France must be prepared “to accept losing its children” at a time where Emmanuel Macron and his intrusive touch have forged an unsuspected spiritual bond with his Ukrainian counterpart.
The French president has achieved the almost mystical feat of making France and Ukraine one and the same.
While the European Union has no say in the Russo-American chess game, Macron and Zelensky are lost together in a ballet of gesticulations and waking dreams. Zelensky displays faith in victory amid corruption cases, and it must be admitted that the French government is perhaps the last bastion of illusions in Europe to maintain this mirage.
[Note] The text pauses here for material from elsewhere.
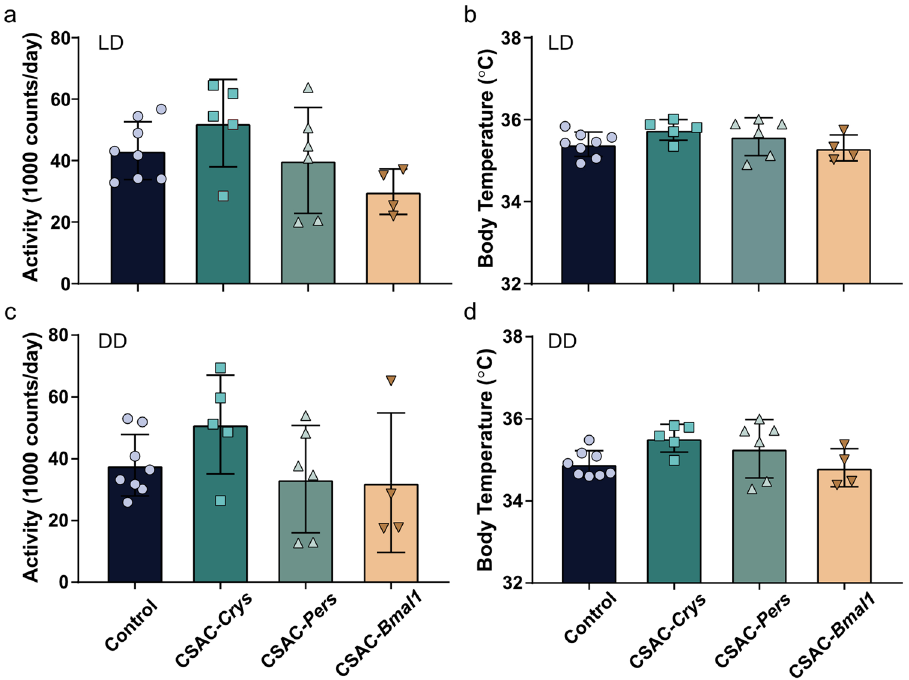
Figure 7. Average locomotor activity and body temperature. ( a ) Average locomotor activity under a 12:12-h light/dark (LD) cycle. ( b ) Average body temperature under an LD cycle. ( c ) Average locomotor activity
The promised arms deliveries? A veritable fable, they won’t happen for a decade. Economic exchanges? A tale whose tangible ending no one will ever see. As for the “vital strategy” regarding a landlocked Kiev 2,400 km away from Paris, it is more of a geopolitical fairy tale than a concrete plan for the future of France and its people. Ukrainian lands have been unknown to French interests for two millennia, except for having given Henry I a wife and for a bloody expedition under Napoleon III, when France, supporting an Ottoman and British project, lost 95,000 men in the Crimean War.
Emmanuel Macron is an ultra-presidential figure with a record-low popularity of about 11% as of October 2025. No question of resigning; he will remain comfortably installed until 2027. While his 9th government (in 8 years in office) is rocking in the darkest political, economic and social storm ever seen, Macron is playing the international card, distancing himself from French worries.
As French public debt soars to 115% of GDP, every last citizen, including newborns, is drowning in €50,000 of debt. Covid-19 is in the past, but they had to find a new pretext to distract the plebs, and mobilization against Russia is the new refrain.